- **INSTRUCTIONS TO FOLLOW**
Would you write out all the records again, exactly?

- **Bounding box prediction data**
[Start of Attachment]

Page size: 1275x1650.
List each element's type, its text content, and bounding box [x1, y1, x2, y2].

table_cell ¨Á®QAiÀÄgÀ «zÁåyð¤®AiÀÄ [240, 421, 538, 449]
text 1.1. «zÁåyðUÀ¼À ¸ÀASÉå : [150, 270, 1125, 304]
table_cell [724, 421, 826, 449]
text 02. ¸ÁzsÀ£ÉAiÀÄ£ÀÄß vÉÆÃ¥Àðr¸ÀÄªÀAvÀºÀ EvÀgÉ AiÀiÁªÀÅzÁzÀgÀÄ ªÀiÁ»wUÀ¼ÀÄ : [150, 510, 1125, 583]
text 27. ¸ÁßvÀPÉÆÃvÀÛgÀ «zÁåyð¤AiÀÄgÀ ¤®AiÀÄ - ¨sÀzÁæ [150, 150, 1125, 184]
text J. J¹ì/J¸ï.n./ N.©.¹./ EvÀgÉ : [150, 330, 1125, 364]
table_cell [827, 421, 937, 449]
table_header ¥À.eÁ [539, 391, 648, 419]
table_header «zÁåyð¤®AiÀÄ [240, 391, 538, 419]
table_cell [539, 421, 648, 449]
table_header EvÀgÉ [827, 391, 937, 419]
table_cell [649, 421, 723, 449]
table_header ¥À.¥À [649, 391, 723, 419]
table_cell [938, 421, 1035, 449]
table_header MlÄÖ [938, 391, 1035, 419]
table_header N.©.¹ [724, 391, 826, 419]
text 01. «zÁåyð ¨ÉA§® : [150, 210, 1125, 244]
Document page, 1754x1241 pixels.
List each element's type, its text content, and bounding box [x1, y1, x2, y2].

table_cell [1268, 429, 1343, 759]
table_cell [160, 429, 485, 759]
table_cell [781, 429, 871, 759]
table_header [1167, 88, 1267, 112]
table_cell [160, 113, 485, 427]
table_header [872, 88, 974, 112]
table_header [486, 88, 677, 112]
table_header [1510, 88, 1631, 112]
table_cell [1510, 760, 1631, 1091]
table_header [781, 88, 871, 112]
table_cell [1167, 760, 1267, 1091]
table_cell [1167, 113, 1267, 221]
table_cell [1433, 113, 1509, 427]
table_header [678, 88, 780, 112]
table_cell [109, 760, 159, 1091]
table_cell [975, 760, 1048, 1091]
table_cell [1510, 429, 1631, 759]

[End of Attachment]

- **ANSWER FOR THIS EXERCISE**
Page size: 1275x1650.
List each element's type, its text content, and bounding box [x1, y1, x2, y2].

table_cell ¨Á®QAiÀÄgÀ «zÁåyð¤®AiÀÄ [240, 421, 538, 449]
text 1.1. «zÁåyðUÀ¼À ¸ÀASÉå : [150, 270, 1125, 304]
table_cell [724, 421, 826, 449]
text 02. ¸ÁzsÀ£ÉAiÀÄ£ÀÄß vÉÆÃ¥Àðr¸ÀÄªÀAvÀºÀ EvÀgÉ AiÀiÁªÀÅzÁzÀgÀÄ ªÀiÁ»wUÀ¼ÀÄ : [150, 510, 1125, 583]
text 27. ¸ÁßvÀPÉÆÃvÀÛgÀ «zÁåyð¤AiÀÄgÀ ¤®AiÀÄ - ¨sÀzÁæ [150, 150, 1125, 184]
text J. J¹ì/J¸ï.n./ N.©.¹./ EvÀgÉ : [150, 330, 1125, 364]
table_cell [827, 421, 937, 449]
table_header ¥À.eÁ [539, 391, 648, 419]
table_header «zÁåyð¤®AiÀÄ [240, 391, 538, 419]
table_cell [539, 421, 648, 449]
table_header EvÀgÉ [827, 391, 937, 419]
table_cell [649, 421, 723, 449]
table_header ¥À.¥À [649, 391, 723, 419]
table_cell [938, 421, 1035, 449]
table_header MlÄÖ [938, 391, 1035, 419]
table_header N.©.¹ [724, 391, 826, 419]
text 01. «zÁåyð ¨ÉA§® : [150, 210, 1125, 244]
Document page, 1754x1241 pixels.
List each element's type, its text content, and bounding box [x1, y1, x2, y2].

table_cell [1268, 429, 1343, 759]
table_cell [160, 429, 485, 759]
table_cell [781, 429, 871, 759]
table_header [1167, 88, 1267, 112]
table_cell [160, 113, 485, 427]
table_header [872, 88, 974, 112]
table_header [486, 88, 677, 112]
table_header [1510, 88, 1631, 112]
table_cell [1510, 760, 1631, 1091]
table_header [781, 88, 871, 112]
table_cell [1167, 760, 1267, 1091]
table_cell [1167, 113, 1267, 221]
table_cell [1433, 113, 1509, 427]
table_header [678, 88, 780, 112]
table_cell [109, 760, 159, 1091]
table_cell [975, 760, 1048, 1091]
table_cell [1510, 429, 1631, 759]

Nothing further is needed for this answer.